Dataset extract below:

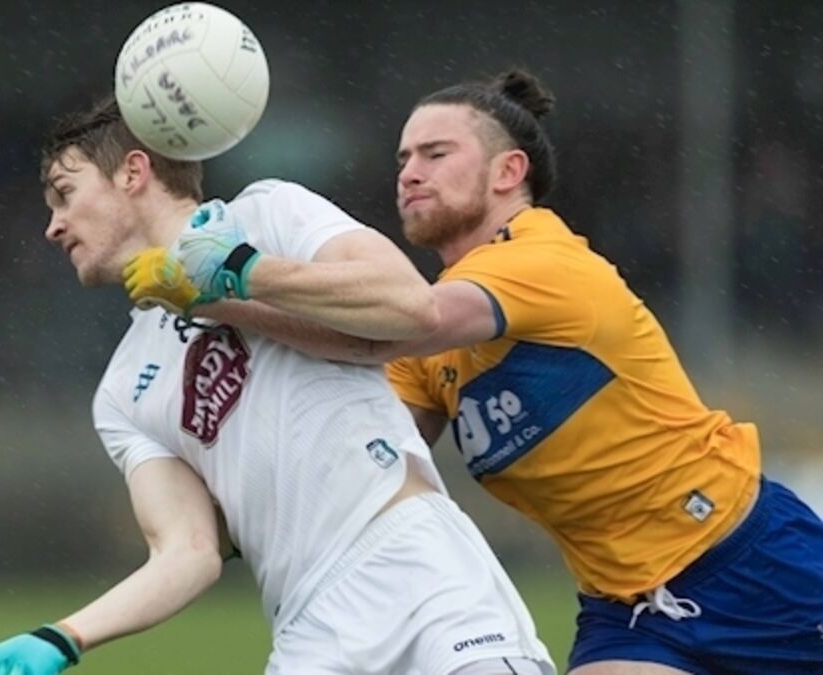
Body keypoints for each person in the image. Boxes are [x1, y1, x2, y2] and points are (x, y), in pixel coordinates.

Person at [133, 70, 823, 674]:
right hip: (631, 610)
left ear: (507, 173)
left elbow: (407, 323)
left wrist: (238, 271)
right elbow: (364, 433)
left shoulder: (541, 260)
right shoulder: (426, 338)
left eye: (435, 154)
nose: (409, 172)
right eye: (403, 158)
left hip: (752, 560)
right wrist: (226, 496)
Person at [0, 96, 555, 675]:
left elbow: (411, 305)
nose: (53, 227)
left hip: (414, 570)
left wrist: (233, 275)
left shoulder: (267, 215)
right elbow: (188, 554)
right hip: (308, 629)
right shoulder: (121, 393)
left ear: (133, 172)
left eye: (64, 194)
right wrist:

End of Dataset extract.

Exercise instructions>
One line contains "left hip: (414, 570)". Return that line and every later line through the end of the listing above, exactly, and nothing else.

Solution for this task>
left hip: (414, 570)
left wrist: (233, 275)
left shoulder: (267, 215)
right elbow: (188, 554)
right hip: (308, 629)
right shoulder: (121, 393)
left ear: (133, 172)
left eye: (64, 194)
right wrist:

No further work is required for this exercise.